Ukraine's GUR military intelligence service said Thursday that its forces had used naval drones to destroy two Russian patrol boats off Moscow-annexed Crimea.
The GUR wrote on Telegram that its Group 13 special forces unit "successfully attacked the boats of the aggressor state of Russia in temporarily occupied Crimea" using Ukrainian naval drones.
It said that Russia used fighter planes and helicopters to try to destroy the drones in the Vuzka bay of northwest Crimea, as well as firing on them using small arms and 30 mm cannons.
It posted video footage of a helicopter firing into the water and bright flashes of fire apparently coming from the coast, saying this did not prevent the Ukrainians from "successfully completing their combat mission."
"As a result of the strike, two Russian boats were destroyed," the GUR said, adding that according to preliminary data, they were high-speed amphibious vessels of the KS-701 Tunets type.
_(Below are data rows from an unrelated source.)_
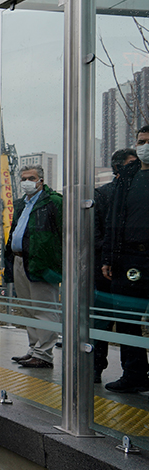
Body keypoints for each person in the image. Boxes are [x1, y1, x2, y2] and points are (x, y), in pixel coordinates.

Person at [100, 126, 149, 393]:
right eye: (141, 141)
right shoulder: (127, 177)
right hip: (129, 258)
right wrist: (108, 257)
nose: (144, 146)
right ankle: (134, 374)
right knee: (127, 320)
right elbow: (113, 221)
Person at [4, 166, 63, 368]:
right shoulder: (21, 204)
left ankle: (44, 354)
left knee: (44, 309)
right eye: (23, 179)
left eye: (31, 178)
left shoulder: (53, 202)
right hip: (20, 260)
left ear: (41, 181)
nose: (26, 182)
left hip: (41, 262)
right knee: (28, 308)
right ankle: (34, 349)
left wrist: (55, 261)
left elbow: (64, 233)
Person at [93, 149, 137, 383]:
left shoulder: (138, 190)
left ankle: (133, 372)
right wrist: (113, 253)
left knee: (128, 323)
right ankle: (95, 367)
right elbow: (96, 234)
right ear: (118, 167)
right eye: (132, 163)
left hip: (131, 267)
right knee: (102, 319)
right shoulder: (103, 194)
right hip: (107, 268)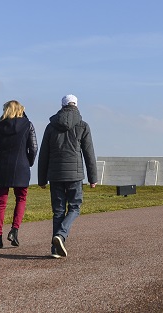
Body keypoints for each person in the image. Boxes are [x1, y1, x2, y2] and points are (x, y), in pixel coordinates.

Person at [37, 94, 98, 259]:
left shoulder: (51, 127)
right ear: (76, 105)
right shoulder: (83, 126)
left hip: (55, 175)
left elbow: (44, 154)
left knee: (58, 211)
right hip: (75, 174)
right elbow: (89, 153)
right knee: (75, 207)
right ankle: (61, 235)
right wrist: (93, 178)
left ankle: (54, 249)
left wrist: (41, 179)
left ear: (62, 106)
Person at [0, 100, 37, 248]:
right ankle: (14, 230)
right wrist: (28, 162)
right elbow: (33, 148)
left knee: (1, 202)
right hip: (21, 166)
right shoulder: (28, 125)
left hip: (2, 167)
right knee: (21, 199)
The GUR video shows footage from a drone showing it homing in on two moored boats, as well as nighttime footage of a huge explosion sending a plume of smoke up into the air.
The KS-701 small motor boats, made in Russia, are used for coastal patrols.
Ukraine said Russian shelling had killed a male civilian in a village in the northeast Kharkiv region Thursday and another in the southern Kherson region.
Russia said a Ukrainian drone strike on a car carrying agricultural workers killed one person and wounded nine others in its Belgorod border region.
Naval drones
Moscow said earlier it had destroyed two Ukrainian naval drones "heading for Crimea" and intercepted 13 aerial drones in the southern Krasnodar region and over the Black Sea near Crimea.
Russia also said it shot down eight tactical ATACMS missiles over the Sea of Azov, near Crimea.
Russia's Defense Ministry later said the Black Sea fleet had destroyed four Ukrainian naval drones, without giving details.
Faced with more than two years of Russian bombardments, Ukraine has taken the fight to Russian soil, often targeting energy infrastructure across the border.
Separately, Russia's FSB security service said it had foiled a series of sabotage attacks planned by Ukrainian special services on railway lines in Crimea.
The FSB said it detained four local residents recruited by Ukraine, while their leader, a Russian citizen, was killed during capture by an exploding IUD, Russian news agencies reported.
Russian television said the agents had planned to paralyze the movement of trains so that Ukrainians could attack them with rockets. Video footage showed confiscated cartridges, an old machine gun, a pistol and a Kalashnikov.